Arden trailed behind the other magicians, intending to slip into the back, unseen, and escape the moment the curtain fell and Phil was safe. As he was leaving, a form materialized from among the skeletal hop trellises, a form that swelled from intangibility to generous, fleshy proportions.

“You shouldn’t be here in daylight,” he said, squinting at her through the molten sunset.

“Ah, what does it matter? In a few days the fools will be huddled back in Stour, and we will destroy them all with one fell swoop.” She nuzzled him. “Come, there’s time for sport, and then I must go to Stour and mark the layout for the attack. It’s a shame we have to destroy the castle along with the magicians. It has been rebuilt even finer than before, though I’d prefer something inspired by the baroque splendor of Dresden. What ill luck everyone escaped the bomb! Did you do that? Come now, the truth! Bergen said you weren’t at the Exaltation when it fell.”

“It was an accident, I assure you,” he said stiffly.

“Such modesty! Well, you’ll reap rewards enough for your part in destroying the college. You will be one of our generals!” She began to draw him back toward his hut, but he resisted, which brought a look of faint amazement.

“I have to go to Bittersweet. I’ll meet with you tomorrow, once I know precisely when the magicians will move back into Stour.”

She tried to persuade him, but when he was adamant, shrugged her lovely shoulders and said she’d go with him.

“Are you mad? A hundred magicians will be there, and most of them would kill you on sight if they realized who you are.”
Including me.

Her lips curled. “They won’t have any idea who I am. I can fuddle them all.”

“That’s not possible. Do you realize the kind of power it takes to sway a magician on his mettle? Even if you try, they’ll know someone’s meddling with them.”

He couldn’t shake her. He knew he should give up all idea of seeing Phil one last time, but he thought,
What harm can it do? The Fräulein won’t know my thoughts, Phil won’t see either of us. I must have this last good thing.

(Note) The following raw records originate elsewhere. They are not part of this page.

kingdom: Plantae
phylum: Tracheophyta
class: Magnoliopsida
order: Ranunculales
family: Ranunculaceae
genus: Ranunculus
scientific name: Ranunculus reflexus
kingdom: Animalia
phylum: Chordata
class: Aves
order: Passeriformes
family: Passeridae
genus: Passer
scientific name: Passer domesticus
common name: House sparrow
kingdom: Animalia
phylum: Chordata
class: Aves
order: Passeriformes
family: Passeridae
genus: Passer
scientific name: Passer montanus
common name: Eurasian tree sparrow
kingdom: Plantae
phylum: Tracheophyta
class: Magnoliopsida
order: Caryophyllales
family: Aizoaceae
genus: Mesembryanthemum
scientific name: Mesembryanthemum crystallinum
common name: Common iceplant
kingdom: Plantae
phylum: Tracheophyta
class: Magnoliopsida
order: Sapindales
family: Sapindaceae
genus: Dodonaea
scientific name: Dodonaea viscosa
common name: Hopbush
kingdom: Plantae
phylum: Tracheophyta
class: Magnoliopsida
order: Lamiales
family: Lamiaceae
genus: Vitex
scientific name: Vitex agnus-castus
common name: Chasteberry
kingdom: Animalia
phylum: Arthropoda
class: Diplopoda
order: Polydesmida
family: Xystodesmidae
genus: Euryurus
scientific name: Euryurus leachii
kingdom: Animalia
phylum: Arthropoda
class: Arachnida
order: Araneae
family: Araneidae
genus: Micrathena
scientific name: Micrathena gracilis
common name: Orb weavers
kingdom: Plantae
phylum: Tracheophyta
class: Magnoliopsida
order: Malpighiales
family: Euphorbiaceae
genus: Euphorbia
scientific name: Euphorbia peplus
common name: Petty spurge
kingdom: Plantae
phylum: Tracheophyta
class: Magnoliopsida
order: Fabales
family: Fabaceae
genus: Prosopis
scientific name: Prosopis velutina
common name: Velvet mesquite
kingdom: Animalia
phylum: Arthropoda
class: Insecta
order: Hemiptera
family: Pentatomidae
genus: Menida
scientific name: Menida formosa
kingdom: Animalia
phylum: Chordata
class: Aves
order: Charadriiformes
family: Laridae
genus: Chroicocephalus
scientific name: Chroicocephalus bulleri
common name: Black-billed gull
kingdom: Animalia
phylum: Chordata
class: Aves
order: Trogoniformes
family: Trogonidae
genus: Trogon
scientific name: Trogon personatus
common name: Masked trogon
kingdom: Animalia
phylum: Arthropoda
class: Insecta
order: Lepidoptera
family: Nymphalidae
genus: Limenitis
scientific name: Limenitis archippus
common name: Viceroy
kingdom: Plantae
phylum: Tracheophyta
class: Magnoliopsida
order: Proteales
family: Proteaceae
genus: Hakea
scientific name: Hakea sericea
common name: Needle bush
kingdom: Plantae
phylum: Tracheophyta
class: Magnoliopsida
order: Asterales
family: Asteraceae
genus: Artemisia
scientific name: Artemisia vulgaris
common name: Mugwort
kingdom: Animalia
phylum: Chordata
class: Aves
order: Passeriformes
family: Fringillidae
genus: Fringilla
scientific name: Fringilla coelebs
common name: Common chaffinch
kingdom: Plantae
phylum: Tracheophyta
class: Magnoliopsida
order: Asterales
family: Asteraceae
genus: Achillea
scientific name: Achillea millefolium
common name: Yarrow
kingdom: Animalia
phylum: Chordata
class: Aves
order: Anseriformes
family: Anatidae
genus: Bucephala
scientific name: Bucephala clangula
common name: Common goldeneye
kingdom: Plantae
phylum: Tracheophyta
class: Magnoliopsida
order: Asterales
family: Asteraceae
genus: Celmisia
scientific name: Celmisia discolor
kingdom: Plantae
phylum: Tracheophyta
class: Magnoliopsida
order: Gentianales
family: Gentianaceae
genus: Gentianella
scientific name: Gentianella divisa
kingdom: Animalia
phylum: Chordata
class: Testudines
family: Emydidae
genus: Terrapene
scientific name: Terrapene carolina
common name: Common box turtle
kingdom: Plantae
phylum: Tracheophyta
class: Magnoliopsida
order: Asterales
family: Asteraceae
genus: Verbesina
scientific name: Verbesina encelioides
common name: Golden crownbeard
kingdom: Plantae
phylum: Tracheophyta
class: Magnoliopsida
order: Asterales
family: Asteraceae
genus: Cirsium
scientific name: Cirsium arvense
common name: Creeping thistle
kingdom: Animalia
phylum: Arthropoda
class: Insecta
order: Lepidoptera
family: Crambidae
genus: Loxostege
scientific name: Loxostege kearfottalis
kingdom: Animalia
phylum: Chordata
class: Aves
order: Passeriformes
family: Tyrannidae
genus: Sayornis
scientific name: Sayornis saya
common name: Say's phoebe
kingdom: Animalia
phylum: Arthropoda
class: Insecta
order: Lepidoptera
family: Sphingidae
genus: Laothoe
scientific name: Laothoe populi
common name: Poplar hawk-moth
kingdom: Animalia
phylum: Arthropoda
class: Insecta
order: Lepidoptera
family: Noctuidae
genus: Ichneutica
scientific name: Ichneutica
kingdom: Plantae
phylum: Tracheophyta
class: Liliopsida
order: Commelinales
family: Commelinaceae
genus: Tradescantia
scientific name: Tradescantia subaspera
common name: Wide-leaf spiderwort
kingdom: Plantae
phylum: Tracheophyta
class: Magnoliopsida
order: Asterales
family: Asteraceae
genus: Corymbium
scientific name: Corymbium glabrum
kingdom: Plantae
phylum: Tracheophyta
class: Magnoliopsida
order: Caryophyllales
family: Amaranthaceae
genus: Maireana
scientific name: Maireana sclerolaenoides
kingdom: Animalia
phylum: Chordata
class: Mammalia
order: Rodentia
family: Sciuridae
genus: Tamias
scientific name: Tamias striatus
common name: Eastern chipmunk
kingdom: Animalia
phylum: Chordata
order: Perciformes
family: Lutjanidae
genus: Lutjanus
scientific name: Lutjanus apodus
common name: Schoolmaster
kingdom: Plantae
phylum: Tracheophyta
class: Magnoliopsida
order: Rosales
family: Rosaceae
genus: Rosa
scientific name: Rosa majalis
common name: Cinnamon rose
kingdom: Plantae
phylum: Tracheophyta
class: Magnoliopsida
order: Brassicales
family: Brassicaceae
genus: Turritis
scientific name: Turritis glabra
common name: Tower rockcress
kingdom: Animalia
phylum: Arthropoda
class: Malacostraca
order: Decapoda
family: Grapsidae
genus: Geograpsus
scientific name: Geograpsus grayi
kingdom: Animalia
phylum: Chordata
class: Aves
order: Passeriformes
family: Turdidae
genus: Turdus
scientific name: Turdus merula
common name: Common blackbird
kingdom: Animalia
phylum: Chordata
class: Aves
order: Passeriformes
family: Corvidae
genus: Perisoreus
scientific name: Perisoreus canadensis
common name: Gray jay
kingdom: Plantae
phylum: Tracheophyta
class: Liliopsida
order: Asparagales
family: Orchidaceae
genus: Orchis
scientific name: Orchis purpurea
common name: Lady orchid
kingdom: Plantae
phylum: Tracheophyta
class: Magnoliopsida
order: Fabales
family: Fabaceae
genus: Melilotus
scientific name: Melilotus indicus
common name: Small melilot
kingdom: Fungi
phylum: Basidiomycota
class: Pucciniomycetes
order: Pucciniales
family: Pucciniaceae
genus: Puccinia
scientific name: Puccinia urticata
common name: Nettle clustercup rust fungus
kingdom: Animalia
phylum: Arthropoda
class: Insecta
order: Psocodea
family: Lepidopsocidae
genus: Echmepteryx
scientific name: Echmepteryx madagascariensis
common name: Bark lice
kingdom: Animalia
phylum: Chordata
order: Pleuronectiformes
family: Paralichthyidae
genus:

So he told her, “There is a gathering of commoners and magicians tonight.”

She gave a delicate shudder of revulsion.

“While they’re together, I’d like you to point out all of those you’ve swayed to our side. I know you haven’t told me all of them.”

“Secrecy is essential in these matters,” she said.

“Not from me,” he said sternly, and noticed she seemed to regard him with renewed respect. She liked to have him under her thumb, true, but it also seemed to give her pleasure when he asserted himself.

“You’re right. If you are to be by my side when we rule, nothing should be kept from you.” She inclined her head in apparent acquiescence but could not quite hide the hint of a smirk.

She conjured a beaver cloak for herself and set out into the driving snow. Arden, in thin breeches with his fine linen shirt open to the freezing air, followed. When they arrived, just as the performance was starting, he tried to lead her to the back entrance, but she ignored him and continued to the side.

“Why mingle with the plebs?” she said, shedding the cloak, which dissolved to nothingness in the snow. “If it’s the audience you want to see, we’ll get a better view from backstage. What a paltry place this is. Oh, if you could have been in a box at the Semperoper—the Strauss premieres, under the aegis of Dionysus and his panthers! We will bring such wonders to this backward land!”

“Wasn’t Strauss a commoner?” Arden began, but she shushed him and, gathering the Essence to her, opened a door in the wall, through which Arden could clearly see both the massed, eager audience and—oh God, there was Phil, poised and commanding...and apparently clad in a green cloud.

“Come forward,” the Fräulein said, taking him by the hand and leading him to the wings of the stage. “They can’t see a thing. You could spit in each of their faces, and none would know we are here.”

It was true—not a single eye was on them, only on Phil and her sister as they playfully palmed cards and made coins dance with false transfers and French drops until the spectators were dazzled. Audience members were called up to have never-ending scarves produced from their noses and trembling white doves from their hats.